By Huw Jones
LONDON (Reuters) – The collapse of Credit Suisse and Silicon Valley Bank showed that Britain’s banks should keep testing their failure procedures and never assume they are ‘too big to fail’, Bank of England Deputy Governor Dave Ramsden said on Friday.
After taxpayers had to bail out lenders during the global financial crisis of 2007-09, regulators introduced rules designed to “resolve” a failing lender without causing market mayhem.
The aim was to avoid taxpayers’ cash being used in the future and to ensure that banks could no longer be ‘too big to fail’.
Public funds, however, were relied on by Swiss authorities to force a takeover of Credit Suisse by domestic rival UBS, raising doubts about the global resolution framework.
The banking crisis in March also led to the Bank of England and finance ministry engineering a takeover of Silicon Valley Bank’s UK subsidiary by HSBC.

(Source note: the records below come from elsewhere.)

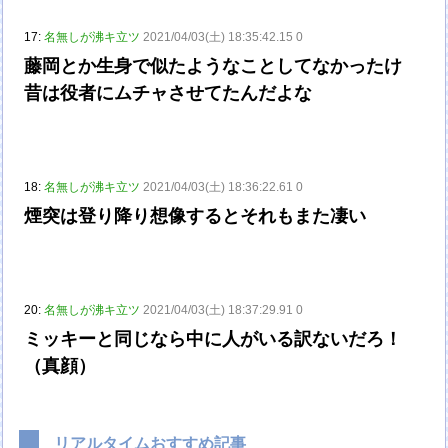
17:
名無しが沸キ立ツ
2021/04/03(土) 18:35:42.15 0
藤岡とか生身で似たようなことしてなかったけ
昔は役者にムチャさせてたんだよな
18:
名無しが沸キ立ツ
2021/04/03(土) 18:36:22.61 0
煙突は登り降り想像するとそれもまた凄い
20:
名無しが沸キ立ツ
2021/04/03(土) 18:37:29.91 0
ミッキーと同じなら中に人がいる訳ないだろ！
（真顔）
リアルタイムおすすめ記事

“I think we have a done a lot to overcome the problem of too big to fail, but it’s really important to stress that this isn’t a one-and-done thing,” Ramsden told an event organised by accountancy firm Deloitte.

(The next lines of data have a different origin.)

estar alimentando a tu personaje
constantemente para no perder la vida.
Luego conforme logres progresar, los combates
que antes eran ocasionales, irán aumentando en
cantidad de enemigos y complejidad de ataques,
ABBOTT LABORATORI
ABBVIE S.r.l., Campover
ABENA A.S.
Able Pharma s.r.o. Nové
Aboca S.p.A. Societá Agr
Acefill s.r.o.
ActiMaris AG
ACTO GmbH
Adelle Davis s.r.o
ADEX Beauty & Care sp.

“You need to keep testing that conclusion.”
The March events showed a need to enhance regulators’ “toolkit” for smaller bank failures, and enhance the readiness to “bail in” banks using their own resources, he said.
The BoE will publish an update next summer on how easy it would be to close down a big UK bank without disruption to customers.
Readiness and flexibility in which options to use in a crisis were key to maximising the chances of a smooth and successful outcome, he said.
He urged banks to use the BoE’s liquidity facilities after SVB’s failure highlighted how social media can accelerate withdrawals of deposits.